私は前から、ロシアは不思議な魅力を持った国だと思って来た。
ロシア文学、絵画、音楽、演劇などが独特の素晴らしさがあると。
特に、ドストエフスキーの深遠さ、頭を殴られるほどに心酔している。
トルストイの求道精神は神がかっている、魂の昇華に魅せられる。
ムソルグスキーの奏でる音には、ロシアの大地の歴史までが顔を出す。
民族もそうである。どこかヨーロッパと違う感も否めない。
やはりこの民族は、辿って来た歴史、すなわち民族の移動の過程で違いが出て来たのでは。
太古のスラブの地が、今のウクライナあたりとして、この民は北へ北へと移動した。
これは、移動せざるをえなかったのであろう。追っての他民族の来ない、より寒い大地へと。
侵入して来たノルマン人に奴隷にされていた。スラブの語源は「奴隷」である。
その北へと逃避の過程で、今度はアジア系のフィン族と遭遇していった。
明らかに異質と思ったのでは、ヨーロッパから外れれば外れる程、異空間になっていった。

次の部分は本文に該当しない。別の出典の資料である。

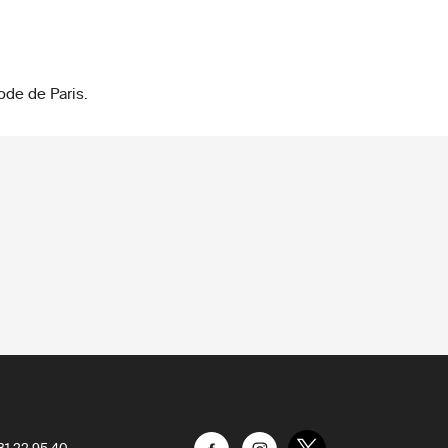
ode de Paris.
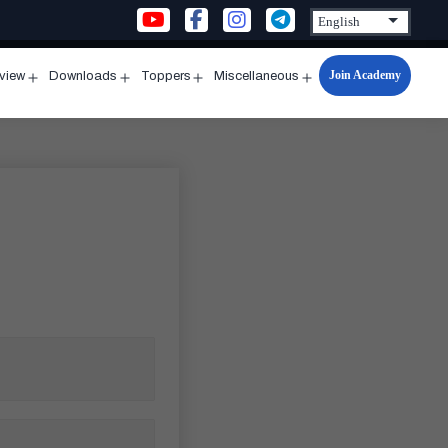
Join Academy
rview
Downloads
Toppers
Miscellaneous
n
Open
Open
Open
Open
u
menu
menu
menu
menu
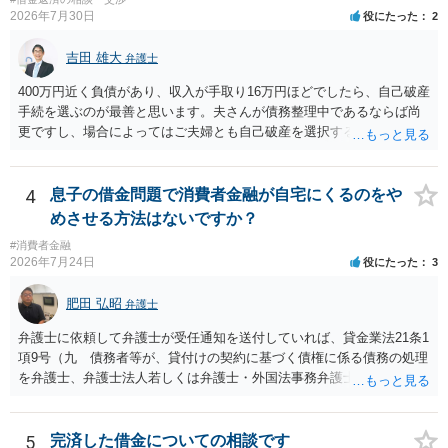
2026年7月30日
役にたった
2
吉田 雄大
弁護士
400万円近く負債があり、収入が手取り16万円ほどでしたら、自己破産
手続を選ぶのが最善と思います。夫さんが債務整理中であるならば尚
更ですし、場合によってはご夫婦とも自己破産を選択する方法もある
と思います。
4
息子の借金問題で消費者金融が自宅にくるのをや
めさせる方法はないですか？
#消費者金融
2026年7月24日
役にたった
3
肥田 弘昭
弁護士
弁護士に依頼して弁護士が受任通知を送付していれば、貸金業法21条1
項9号（九 債務者等が、貸付けの契約に基づく債権に係る債務の処理
を弁護士、弁護士法人若しくは弁護士・外国法事務弁護士共同法人若
しくは司法書士若しくは司法書士法人（以下この号において「弁護士
等」という。）に委託し、又はその処理のため必要な裁判所における
民事事件に関する手続をとり、弁護士等又は裁判所から書面によりそ
5
完済した借金についての相談です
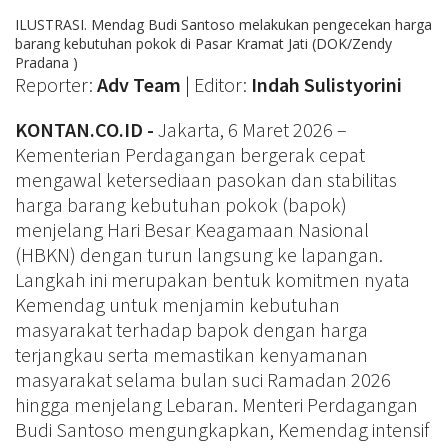
ILUSTRASI. Mendag Budi Santoso melakukan pengecekan harga
barang kebutuhan pokok di Pasar Kramat Jati (DOK/Zendy
Pradana )
Reporter:
Adv Team
| Editor:
Indah Sulistyorini
KONTAN.CO.ID -
Jakarta, 6 Maret 2026 –
Kementerian Perdagangan bergerak cepat
mengawal ketersediaan pasokan dan stabilitas
harga barang kebutuhan pokok (bapok)
menjelang Hari Besar Keagamaan Nasional
(HBKN) dengan turun langsung ke lapangan.
Langkah ini merupakan bentuk komitmen nyata
Kemendag untuk menjamin kebutuhan
masyarakat terhadap bapok dengan harga
terjangkau serta memastikan kenyamanan
masyarakat selama bulan suci Ramadan 2026
hingga menjelang Lebaran. Menteri Perdagangan
Budi Santoso mengungkapkan, Kemendag intensif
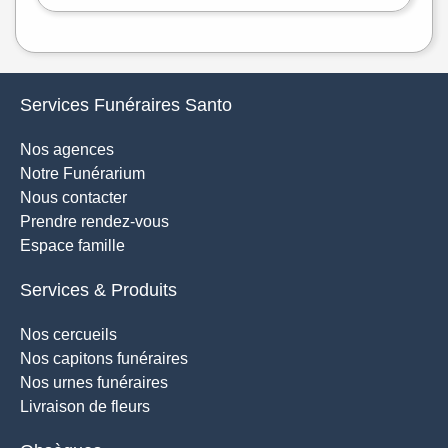
Services Funéraires Santo
Nos agences
Notre Funérarium
Nous contacter
Prendre rendez-vous
Espace famille
Services & Produits
Nos cercueils
Nos capitons funéraires
Nos urnes funéraires
Livraison de fleurs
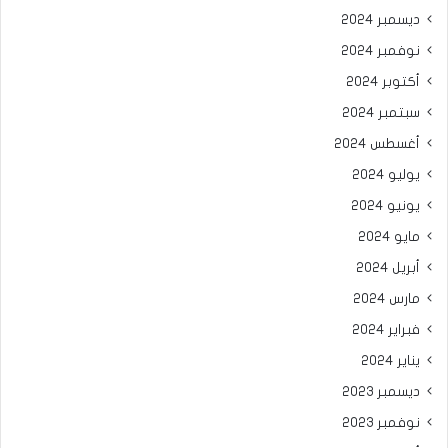
ديسمبر 2024
نوفمبر 2024
أكتوبر 2024
سبتمبر 2024
أغسطس 2024
يوليو 2024
يونيو 2024
مايو 2024
أبريل 2024
مارس 2024
فبراير 2024
يناير 2024
ديسمبر 2023
نوفمبر 2023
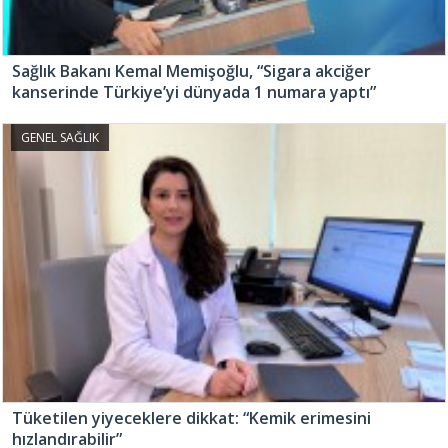
Sağlık Bakanı Kemal Memişoğlu, “Sigara akciğer
kanserinde Türkiye’yi dünyada 1 numara yaptı”
GENEL SAĞLIK
Tüketilen yiyeceklere dikkat: “Kemik erimesini
hızlandırabilir”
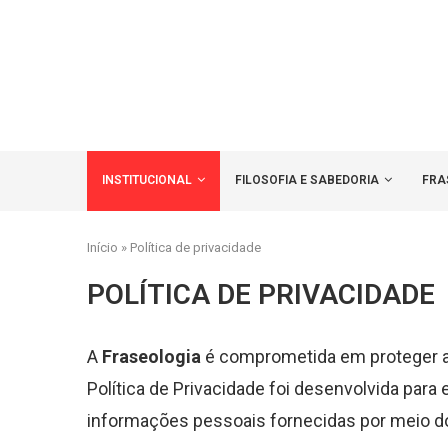
INSTITUCIONAL
FILOSOFIA E SABEDORIA
FRA
Início
»
Política de privacidade
POLÍTICA DE PRIVACIDADE
A
Fraseologia
é comprometida em proteger a 
Política de Privacidade foi desenvolvida pa
informações pessoais fornecidas por meio do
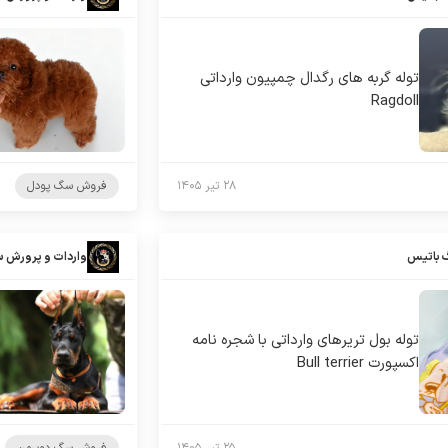
توله گربه های رگدال چمپیون وارداتی
Ragdoll
۲۸ تیر ۱۴۰۵
فروش سگ پودل
 باتیس
واردات و پرورش 
توله بول تریرهای وارداتی با شجره نامه
اکسپورت Bull terrier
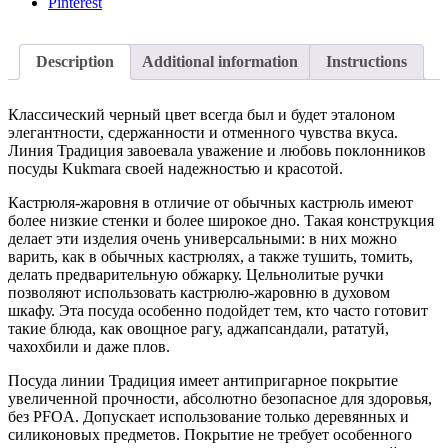
Pinterest
Description
Additional information
Instructions
Классический черный цвет всегда был и будет эталоном
элегантности, сдержанности и отменного чувства вкуса.
Линия Традиция завоевала уважение и любовь поклонников
посуды Kukmara своей надежностью и красотой.
Кастрюля-жаровня в отличие от обычных кастрюль имеют
более низкие стенки и более широкое дно. Такая конструкция
делает эти изделия очень универсальными: в них можно
варить, как в обычных кастрюлях, а также тушить, томить,
делать предварительную обжарку. Цельнолитые ручки
позволяют использовать кастрюлю-жаровню в духовом
шкафу. Эта посуда особенно подойдет тем, кто часто готовит
такие блюда, как овощное рагу, аджапсандали, рататуй,
чахохбили и даже плов.
Посуда линии Традиция имеет антипригарное покрытие
увеличенной прочности, абсолютно безопасное для здоровья,
без PFOA. Допускает использование только деревянных и
силиконовых предметов. Покрытие не требует особенного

おそらく、とんでもない戸惑いに包まれ、夢の大地に入ったと思ったのでは。
フィン族とは、今のフィンランド人のことである。ハンガリーもアジア系が元である。
エストニア人もフィン族の末裔。モスクワあたり一帯はアジア系の大地だった。
スラブ民族は混血していったのである。これはアジアとの出会いであった。
さらにである、13世紀からのモンゴル支配250年で、アジアの恐怖を知る事になる。
当時のモンゴルは野蛮ゆえに強かった、ロシアはヨーロッパ精神が足かせとなった。
ロシアからすると、東方から黄色い顔をした野蛮人が大挙襲来して来たと。
騎馬民族の急進さには叶わない、国土は蹂躙され殺戮の嵐に包まれた。
スラブ民族は東の異世界、アジアの恐怖に対峙する事となり、従属していった。
このモンゴル支配の「タタールの軛」で、またまた、スラブは変わってったのである。
あえて言う。この抑圧がロシア民族の、生き抜く上での「ずるさ」に繋がったのでは。
これで、また混血が進む。アジアの血が、様々に作用してきて、より独自にと。
それがである、モンゴルが去った後、まるで真空地帯が生まれた。
スラブ民族は解放後、東の大地へと目覚めていったのである、先には何がある。
もはや敵なしである。かつての仇を獲るかのように、どこまも征服していった。
北は極北へ、東はベーリング海峡を越えアラスカへ、沿海州、サハリン、千島へと。
スラブ、そうロシアを目覚めさせたのは、モンゴル帝国ではないかと、思う次第。
その民族を理解するには歴史を知るのも、重要と思う。歴史は鏡。
様々な問題解決を解く鍵が、歴史にある、とも言われている。
そこで、今のプーチンのウクライナ侵攻、いや侵略である。
もはや占領どころか、ドンバス併合の野心は明らか、侵略戦争である。
一人の起こした戦争は、その一人が消えれば終焉なのか。いや、もう遅い。
まことに残念ながら、私の好きなロシアそのものが、悪者になってしまった。
ロシアの良心はどこへ行った。あのプーチンには、何もない。
本題、私はクーデターを期待する。
軍、治安機関、そして大勢の民の良心に期待する。